==== AVAILABLE DATA ====

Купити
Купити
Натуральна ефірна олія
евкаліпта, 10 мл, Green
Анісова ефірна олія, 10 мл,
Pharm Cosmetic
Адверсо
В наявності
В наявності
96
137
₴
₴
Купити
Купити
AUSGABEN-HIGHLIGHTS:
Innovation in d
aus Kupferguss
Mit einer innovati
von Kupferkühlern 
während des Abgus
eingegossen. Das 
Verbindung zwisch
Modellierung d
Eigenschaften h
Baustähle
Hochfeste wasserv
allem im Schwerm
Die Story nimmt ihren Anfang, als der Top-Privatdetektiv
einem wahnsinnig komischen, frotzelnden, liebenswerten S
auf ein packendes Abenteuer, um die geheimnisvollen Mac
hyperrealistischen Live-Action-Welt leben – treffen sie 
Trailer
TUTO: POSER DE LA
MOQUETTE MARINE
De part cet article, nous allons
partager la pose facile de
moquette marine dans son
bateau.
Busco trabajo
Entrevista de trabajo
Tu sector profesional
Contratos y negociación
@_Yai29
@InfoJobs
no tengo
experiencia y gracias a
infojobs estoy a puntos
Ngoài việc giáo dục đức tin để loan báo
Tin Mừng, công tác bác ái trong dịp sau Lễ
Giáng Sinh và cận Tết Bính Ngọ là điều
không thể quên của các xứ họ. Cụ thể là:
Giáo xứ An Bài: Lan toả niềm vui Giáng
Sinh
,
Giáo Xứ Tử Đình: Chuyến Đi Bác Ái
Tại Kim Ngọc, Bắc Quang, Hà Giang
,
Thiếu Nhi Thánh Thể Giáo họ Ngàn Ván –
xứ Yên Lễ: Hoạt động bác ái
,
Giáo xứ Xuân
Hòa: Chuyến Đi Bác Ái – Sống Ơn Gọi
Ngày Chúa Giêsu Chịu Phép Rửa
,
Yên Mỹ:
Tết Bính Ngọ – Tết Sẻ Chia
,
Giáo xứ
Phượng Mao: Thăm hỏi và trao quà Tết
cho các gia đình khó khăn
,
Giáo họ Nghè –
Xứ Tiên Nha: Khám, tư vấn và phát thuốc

====

_EXERCISE DESCRIPTION:_
Rewrite every line of the records, swapping "Trailer" for "Teaser" and keeping all other text the same.

_TASK RESULT:_
Купити
Купити
Натуральна ефірна олія
евкаліпта, 10 мл, Green
Анісова ефірна олія, 10 мл,
Pharm Cosmetic
Адверсо
В наявності
В наявності
96
137
₴
₴
Купити
Купити
AUSGABEN-HIGHLIGHTS:
Innovation in d
aus Kupferguss
Mit einer innovati
von Kupferkühlern 
während des Abgus
eingegossen. Das 
Verbindung zwisch
Modellierung d
Eigenschaften h
Baustähle
Hochfeste wasserv
allem im Schwerm
Die Story nimmt ihren Anfang, als der Top-Privatdetektiv
einem wahnsinnig komischen, frotzelnden, liebenswerten S
auf ein packendes Abenteuer, um die geheimnisvollen Mac
hyperrealistischen Live-Action-Welt leben – treffen sie 
Teaser
TUTO: POSER DE LA
MOQUETTE MARINE
De part cet article, nous allons
partager la pose facile de
moquette marine dans son
bateau.
Busco trabajo
Entrevista de trabajo
Tu sector profesional
Contratos y negociación
@_Yai29
@InfoJobs
no tengo
experiencia y gracias a
infojobs estoy a puntos
Ngoài việc giáo dục đức tin để loan báo
Tin Mừng, công tác bác ái trong dịp sau Lễ
Giáng Sinh và cận Tết Bính Ngọ là điều
không thể quên của các xứ họ. Cụ thể là:
Giáo xứ An Bài: Lan toả niềm vui Giáng
Sinh
,
Giáo Xứ Tử Đình: Chuyến Đi Bác Ái
Tại Kim Ngọc, Bắc Quang, Hà Giang
,
Thiếu Nhi Thánh Thể Giáo họ Ngàn Ván –
xứ Yên Lễ: Hoạt động bác ái
,
Giáo xứ Xuân
Hòa: Chuyến Đi Bác Ái – Sống Ơn Gọi
Ngày Chúa Giêsu Chịu Phép Rửa
,
Yên Mỹ:
Tết Bính Ngọ – Tết Sẻ Chia
,
Giáo xứ
Phượng Mao: Thăm hỏi và trao quà Tết
cho các gia đình khó khăn
,
Giáo họ Nghè –
Xứ Tiên Nha: Khám, tư vấn và phát thuốc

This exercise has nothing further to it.